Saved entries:
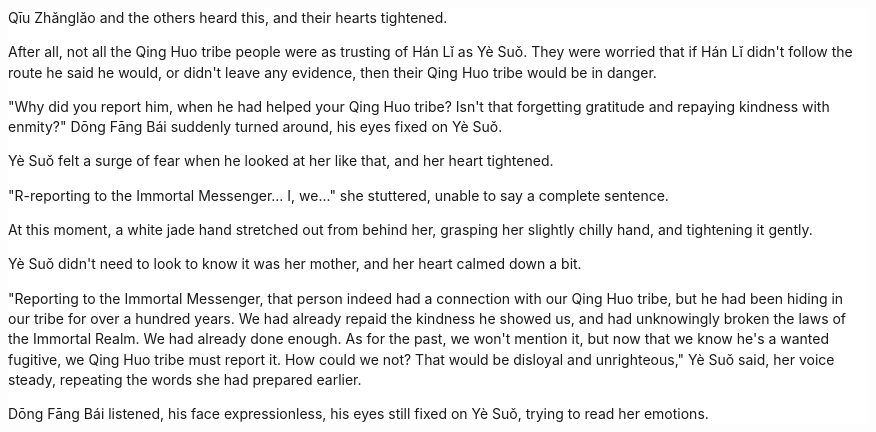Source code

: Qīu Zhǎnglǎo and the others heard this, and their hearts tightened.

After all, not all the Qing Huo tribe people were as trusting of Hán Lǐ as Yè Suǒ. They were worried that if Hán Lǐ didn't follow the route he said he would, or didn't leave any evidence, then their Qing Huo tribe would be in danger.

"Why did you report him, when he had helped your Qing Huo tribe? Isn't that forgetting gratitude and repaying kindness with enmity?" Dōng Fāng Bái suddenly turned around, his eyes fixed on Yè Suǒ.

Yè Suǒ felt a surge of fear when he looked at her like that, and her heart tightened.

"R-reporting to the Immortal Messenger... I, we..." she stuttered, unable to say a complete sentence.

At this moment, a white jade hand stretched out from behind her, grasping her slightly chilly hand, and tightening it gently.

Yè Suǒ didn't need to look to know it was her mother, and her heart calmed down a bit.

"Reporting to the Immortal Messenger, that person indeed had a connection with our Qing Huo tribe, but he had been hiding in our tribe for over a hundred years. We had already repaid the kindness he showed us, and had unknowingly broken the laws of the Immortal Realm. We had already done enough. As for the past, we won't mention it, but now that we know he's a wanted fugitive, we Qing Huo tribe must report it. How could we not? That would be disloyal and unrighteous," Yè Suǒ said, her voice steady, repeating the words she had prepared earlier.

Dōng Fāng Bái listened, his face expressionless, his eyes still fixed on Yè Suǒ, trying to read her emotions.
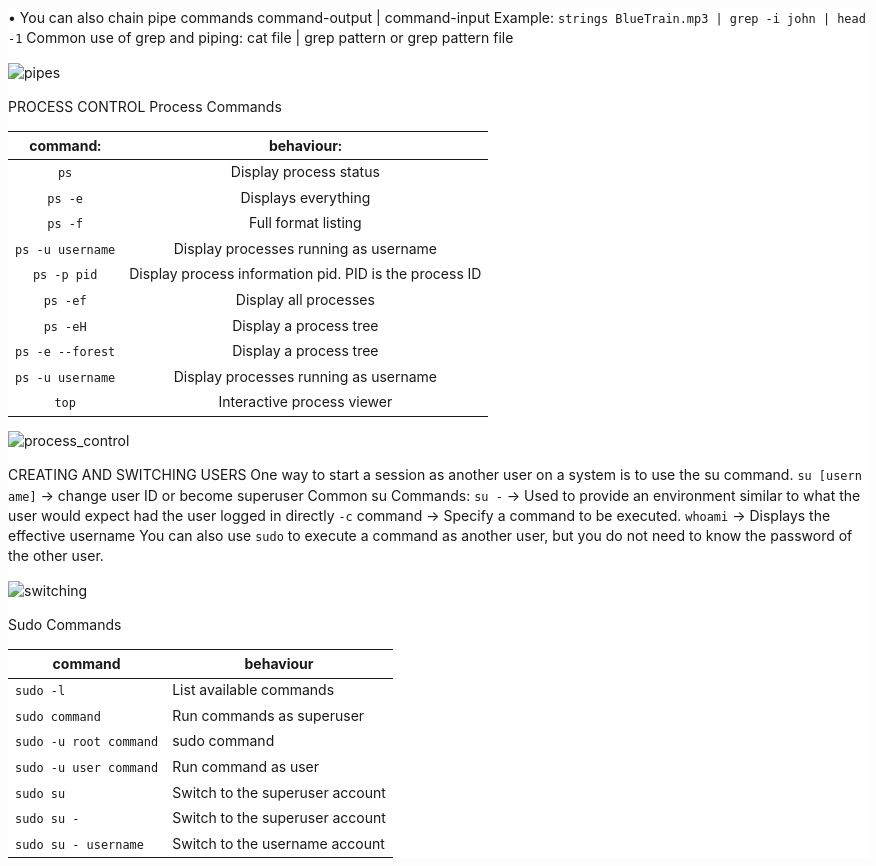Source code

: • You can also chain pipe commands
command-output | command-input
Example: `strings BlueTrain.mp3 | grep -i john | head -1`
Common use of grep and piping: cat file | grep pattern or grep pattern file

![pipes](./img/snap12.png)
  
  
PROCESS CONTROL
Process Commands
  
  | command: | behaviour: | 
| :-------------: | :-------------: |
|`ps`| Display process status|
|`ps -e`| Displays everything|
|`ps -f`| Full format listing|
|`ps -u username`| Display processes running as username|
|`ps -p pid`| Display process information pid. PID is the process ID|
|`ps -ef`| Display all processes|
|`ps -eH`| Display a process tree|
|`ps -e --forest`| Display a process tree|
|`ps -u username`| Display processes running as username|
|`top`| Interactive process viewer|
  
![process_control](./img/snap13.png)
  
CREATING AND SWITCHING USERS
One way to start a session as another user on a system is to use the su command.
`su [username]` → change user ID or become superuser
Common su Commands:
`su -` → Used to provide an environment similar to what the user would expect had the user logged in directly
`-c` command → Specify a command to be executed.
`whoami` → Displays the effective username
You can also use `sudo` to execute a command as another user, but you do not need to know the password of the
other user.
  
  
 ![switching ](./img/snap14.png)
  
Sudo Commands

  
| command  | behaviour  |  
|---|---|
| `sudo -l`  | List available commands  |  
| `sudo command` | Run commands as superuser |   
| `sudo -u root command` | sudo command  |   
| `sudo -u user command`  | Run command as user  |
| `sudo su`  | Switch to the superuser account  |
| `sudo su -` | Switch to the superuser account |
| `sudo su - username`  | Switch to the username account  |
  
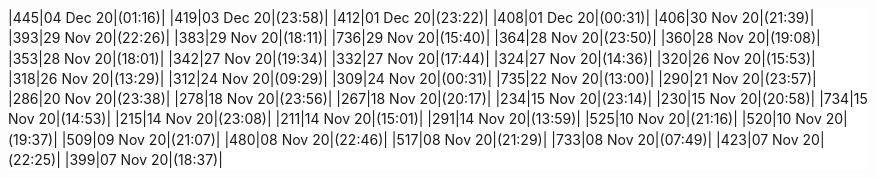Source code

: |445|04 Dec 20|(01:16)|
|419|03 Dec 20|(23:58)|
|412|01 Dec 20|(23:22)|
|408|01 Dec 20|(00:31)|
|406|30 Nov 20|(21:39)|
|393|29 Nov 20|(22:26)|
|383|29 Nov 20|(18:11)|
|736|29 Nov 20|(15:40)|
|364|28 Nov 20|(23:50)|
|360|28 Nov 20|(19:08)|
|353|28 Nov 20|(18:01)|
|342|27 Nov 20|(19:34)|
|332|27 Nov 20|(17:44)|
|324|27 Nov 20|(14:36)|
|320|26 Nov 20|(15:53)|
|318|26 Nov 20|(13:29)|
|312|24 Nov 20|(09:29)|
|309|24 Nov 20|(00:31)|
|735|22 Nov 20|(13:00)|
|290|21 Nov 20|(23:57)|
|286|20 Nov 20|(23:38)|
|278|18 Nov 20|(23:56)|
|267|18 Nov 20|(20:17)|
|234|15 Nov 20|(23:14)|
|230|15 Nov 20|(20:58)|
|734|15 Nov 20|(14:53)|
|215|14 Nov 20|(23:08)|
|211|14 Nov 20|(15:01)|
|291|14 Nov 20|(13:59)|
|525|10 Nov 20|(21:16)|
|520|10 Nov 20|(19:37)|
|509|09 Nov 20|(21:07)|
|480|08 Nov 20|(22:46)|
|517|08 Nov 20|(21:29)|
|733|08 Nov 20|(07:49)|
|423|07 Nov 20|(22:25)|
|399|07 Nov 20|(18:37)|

==

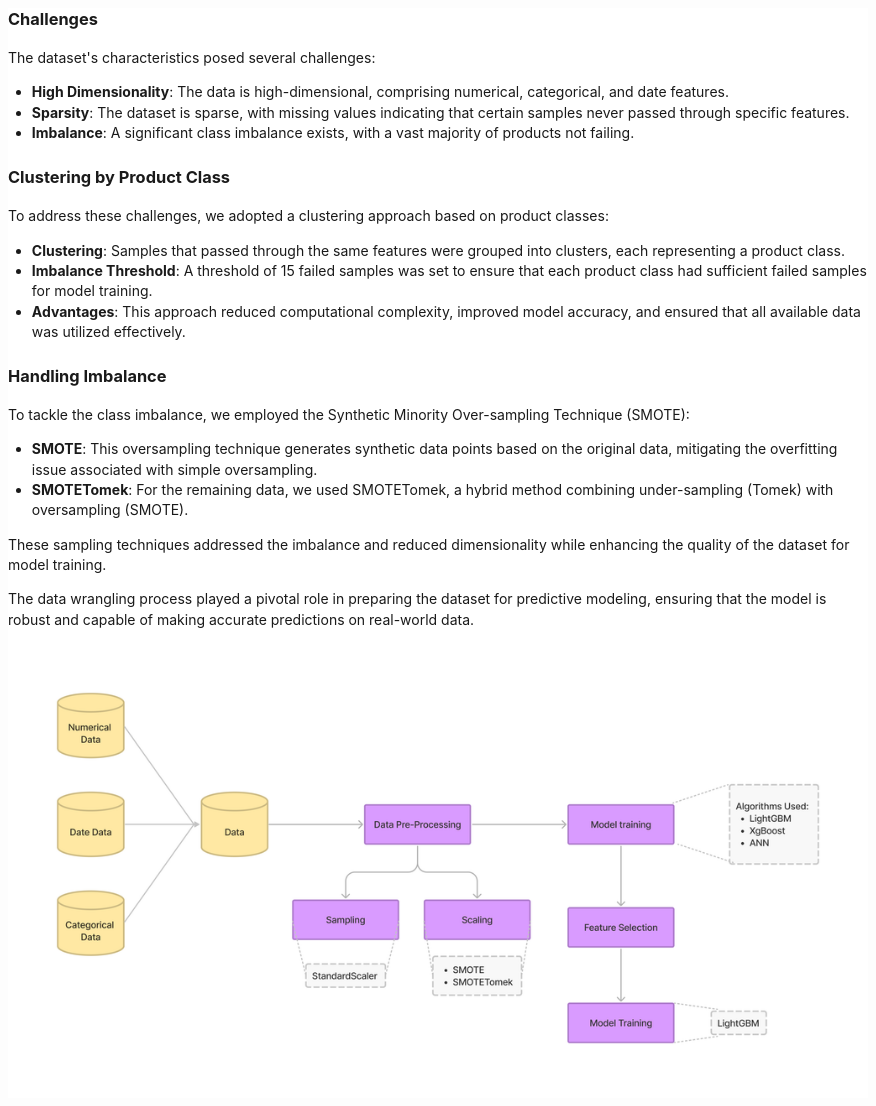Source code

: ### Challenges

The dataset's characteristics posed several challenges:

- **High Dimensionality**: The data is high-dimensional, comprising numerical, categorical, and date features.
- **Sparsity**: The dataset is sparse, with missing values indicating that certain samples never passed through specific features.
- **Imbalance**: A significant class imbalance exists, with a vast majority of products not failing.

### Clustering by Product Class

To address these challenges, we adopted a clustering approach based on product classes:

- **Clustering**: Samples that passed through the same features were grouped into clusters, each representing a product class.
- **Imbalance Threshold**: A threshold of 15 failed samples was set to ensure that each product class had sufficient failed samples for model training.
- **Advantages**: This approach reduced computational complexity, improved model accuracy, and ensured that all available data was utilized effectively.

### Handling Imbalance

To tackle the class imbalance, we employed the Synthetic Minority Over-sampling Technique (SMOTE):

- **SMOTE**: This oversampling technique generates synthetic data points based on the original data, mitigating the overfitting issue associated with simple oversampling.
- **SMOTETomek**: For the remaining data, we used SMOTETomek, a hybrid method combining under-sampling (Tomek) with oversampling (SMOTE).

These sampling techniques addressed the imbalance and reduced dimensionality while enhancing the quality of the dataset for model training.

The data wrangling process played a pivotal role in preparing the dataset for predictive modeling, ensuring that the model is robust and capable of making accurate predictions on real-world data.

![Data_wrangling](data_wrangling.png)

==

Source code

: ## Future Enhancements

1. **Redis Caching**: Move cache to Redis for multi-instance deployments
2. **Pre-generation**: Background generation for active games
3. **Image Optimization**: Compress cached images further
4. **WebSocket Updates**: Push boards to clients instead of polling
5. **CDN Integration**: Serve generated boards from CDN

*Aim of the task*:
List every line above that contains the word "eyes".

*Task result*:
"Why did you report him, when he had helped your Qing Huo tribe? Isn't that forgetting gratitude and repaying kindness with enmity?" Dōng Fāng Bái suddenly turned around, his eyes fixed on Yè Suǒ.
Dōng Fāng Bái listened, his face expressionless, his eyes still fixed on Yè Suǒ, trying to read her emotions.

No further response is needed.